Wenn man eine große Ganovenwelt in ein kleines Modul stopfen will, sind Kompromisse unumgänglich: Die Handlung wird nicht in animierten Storysequenzen, sondern mit Cartoon-Bildern erzählt, die sich stilistisch an den serientypischen Cover-Illustrationen orientieren. Sprachausgabe gibt es nur in Form von Passanten-Ausrufen auf der Straße, die Hauptcharaktere verständigen sich per Untertitel. Der GTA IV-Schauplatz Liberty City blieb fast komplett erhalten, lediglich die westliche Nachbarstadt Alderney wurde gestrichen.

### Datensätze:
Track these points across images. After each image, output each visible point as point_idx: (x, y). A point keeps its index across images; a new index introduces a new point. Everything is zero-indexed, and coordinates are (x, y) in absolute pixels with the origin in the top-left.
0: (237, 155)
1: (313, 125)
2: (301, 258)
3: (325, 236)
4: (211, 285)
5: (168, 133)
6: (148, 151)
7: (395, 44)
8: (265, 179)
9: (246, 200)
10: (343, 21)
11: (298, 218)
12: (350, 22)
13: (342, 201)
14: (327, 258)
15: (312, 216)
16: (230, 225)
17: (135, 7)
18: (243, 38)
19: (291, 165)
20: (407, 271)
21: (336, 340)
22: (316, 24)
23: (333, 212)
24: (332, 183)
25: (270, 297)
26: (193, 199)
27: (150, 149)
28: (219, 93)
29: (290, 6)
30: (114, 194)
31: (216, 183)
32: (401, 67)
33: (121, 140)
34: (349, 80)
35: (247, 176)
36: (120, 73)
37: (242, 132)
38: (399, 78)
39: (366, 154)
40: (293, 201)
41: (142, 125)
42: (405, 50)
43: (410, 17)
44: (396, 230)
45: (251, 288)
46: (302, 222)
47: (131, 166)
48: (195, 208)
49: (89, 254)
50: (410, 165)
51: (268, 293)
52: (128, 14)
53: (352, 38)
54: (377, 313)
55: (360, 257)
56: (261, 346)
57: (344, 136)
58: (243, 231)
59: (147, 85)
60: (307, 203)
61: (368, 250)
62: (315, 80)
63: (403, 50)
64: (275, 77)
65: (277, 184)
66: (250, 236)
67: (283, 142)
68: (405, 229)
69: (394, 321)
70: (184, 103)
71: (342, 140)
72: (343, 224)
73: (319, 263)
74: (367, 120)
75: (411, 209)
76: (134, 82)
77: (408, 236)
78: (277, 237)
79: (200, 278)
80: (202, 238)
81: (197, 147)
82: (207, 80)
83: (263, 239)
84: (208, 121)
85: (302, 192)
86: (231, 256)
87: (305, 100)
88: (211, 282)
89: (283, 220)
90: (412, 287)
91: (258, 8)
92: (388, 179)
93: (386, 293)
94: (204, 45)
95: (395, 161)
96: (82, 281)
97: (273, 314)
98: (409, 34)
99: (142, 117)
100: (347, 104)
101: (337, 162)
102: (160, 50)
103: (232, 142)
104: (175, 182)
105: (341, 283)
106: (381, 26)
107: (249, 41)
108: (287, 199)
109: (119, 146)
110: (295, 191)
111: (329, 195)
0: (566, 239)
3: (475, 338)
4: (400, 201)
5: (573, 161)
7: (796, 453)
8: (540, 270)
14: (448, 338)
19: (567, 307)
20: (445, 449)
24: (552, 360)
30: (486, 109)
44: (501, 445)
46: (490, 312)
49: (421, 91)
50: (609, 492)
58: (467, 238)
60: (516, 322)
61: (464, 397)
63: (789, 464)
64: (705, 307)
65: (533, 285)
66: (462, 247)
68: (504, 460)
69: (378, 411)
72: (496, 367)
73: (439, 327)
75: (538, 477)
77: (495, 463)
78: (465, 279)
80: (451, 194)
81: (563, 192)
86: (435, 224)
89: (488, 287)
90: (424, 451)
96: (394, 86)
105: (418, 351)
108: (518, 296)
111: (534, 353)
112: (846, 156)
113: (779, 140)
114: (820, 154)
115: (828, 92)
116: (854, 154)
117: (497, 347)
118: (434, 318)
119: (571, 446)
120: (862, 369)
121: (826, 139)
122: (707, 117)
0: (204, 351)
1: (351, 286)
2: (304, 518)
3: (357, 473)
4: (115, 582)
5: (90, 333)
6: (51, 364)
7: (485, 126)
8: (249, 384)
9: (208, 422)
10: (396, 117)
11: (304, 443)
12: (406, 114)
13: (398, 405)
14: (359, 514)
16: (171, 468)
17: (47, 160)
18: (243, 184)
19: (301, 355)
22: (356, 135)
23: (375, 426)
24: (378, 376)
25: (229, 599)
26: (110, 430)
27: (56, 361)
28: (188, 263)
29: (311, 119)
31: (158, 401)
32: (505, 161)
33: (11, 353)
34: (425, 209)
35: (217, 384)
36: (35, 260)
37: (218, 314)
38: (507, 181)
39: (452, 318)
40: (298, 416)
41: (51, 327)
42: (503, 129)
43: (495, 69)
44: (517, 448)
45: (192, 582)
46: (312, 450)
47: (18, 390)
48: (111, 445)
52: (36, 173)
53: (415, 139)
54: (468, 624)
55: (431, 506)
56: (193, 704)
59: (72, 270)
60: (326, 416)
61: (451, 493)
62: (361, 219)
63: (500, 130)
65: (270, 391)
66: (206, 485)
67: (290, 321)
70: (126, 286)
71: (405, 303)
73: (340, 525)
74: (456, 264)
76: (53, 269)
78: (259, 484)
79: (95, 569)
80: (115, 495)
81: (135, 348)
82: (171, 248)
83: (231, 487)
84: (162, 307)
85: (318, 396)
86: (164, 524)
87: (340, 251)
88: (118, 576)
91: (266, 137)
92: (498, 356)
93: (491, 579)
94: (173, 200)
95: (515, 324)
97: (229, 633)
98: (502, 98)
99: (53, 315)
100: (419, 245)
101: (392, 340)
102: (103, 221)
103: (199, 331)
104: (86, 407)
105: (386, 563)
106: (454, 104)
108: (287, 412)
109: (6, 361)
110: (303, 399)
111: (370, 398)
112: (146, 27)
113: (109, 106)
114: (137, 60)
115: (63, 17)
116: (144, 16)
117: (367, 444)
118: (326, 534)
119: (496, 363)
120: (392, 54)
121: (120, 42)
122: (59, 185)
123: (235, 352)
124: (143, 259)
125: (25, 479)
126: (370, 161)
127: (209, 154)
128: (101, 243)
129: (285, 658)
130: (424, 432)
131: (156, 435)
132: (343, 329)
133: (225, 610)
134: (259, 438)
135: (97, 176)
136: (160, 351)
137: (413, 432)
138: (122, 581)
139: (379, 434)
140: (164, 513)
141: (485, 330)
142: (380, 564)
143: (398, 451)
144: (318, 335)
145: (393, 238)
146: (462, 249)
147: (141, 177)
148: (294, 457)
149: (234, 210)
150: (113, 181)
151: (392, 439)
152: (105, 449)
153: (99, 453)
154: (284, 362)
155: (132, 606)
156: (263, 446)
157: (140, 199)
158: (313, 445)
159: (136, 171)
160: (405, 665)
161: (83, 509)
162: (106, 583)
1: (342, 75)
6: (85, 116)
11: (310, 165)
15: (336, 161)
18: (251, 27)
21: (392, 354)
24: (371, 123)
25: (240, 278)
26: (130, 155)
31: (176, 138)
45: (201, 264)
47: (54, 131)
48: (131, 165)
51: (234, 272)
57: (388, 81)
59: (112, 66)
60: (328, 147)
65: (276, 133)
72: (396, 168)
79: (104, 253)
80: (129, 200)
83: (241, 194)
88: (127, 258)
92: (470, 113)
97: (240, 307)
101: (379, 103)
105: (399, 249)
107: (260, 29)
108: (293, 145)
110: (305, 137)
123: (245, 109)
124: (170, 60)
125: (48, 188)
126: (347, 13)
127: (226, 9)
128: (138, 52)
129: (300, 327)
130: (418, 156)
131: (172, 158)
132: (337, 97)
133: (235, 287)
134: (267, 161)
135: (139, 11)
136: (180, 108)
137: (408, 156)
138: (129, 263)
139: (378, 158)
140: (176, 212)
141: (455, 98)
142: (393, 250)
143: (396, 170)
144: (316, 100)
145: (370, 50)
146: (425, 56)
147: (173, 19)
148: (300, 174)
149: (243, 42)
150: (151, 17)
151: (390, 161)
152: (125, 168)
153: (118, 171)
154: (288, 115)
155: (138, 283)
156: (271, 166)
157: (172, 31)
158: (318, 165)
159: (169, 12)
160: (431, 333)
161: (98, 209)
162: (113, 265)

### Aufgaben und Übungen:
a - Nenne alle Wörter aus dem Auszug, die einen Bindestrich enthalten.
b - Gib aus dem Auszug den Abschnitt von "Wenn man eine" bis "Alderney wurde gestrichen." wieder und tausche dabei "Untertitel" gegen "Textboxen" aus.

### Lösungen:
a - Cartoon-Bildern, Cover-Illustrationen, Passanten-Ausrufen, GTA IV-Schauplatz

b -
Wenn man eine große Ganovenwelt in ein kleines Modul stopfen will, sind Kompromisse unumgänglich: Die Handlung wird nicht in animierten Storysequenzen, sondern mit Cartoon-Bildern erzählt, die sich stilistisch an den serientypischen Cover-Illustrationen orientieren. Sprachausgabe gibt es nur in Form von Passanten-Ausrufen auf der Straße, die Hauptcharaktere verständigen sich per Textboxen. Der GTA IV-Schauplatz Liberty City blieb fast komplett erhalten, lediglich die westliche Nachbarstadt Alderney wurde gestrichen.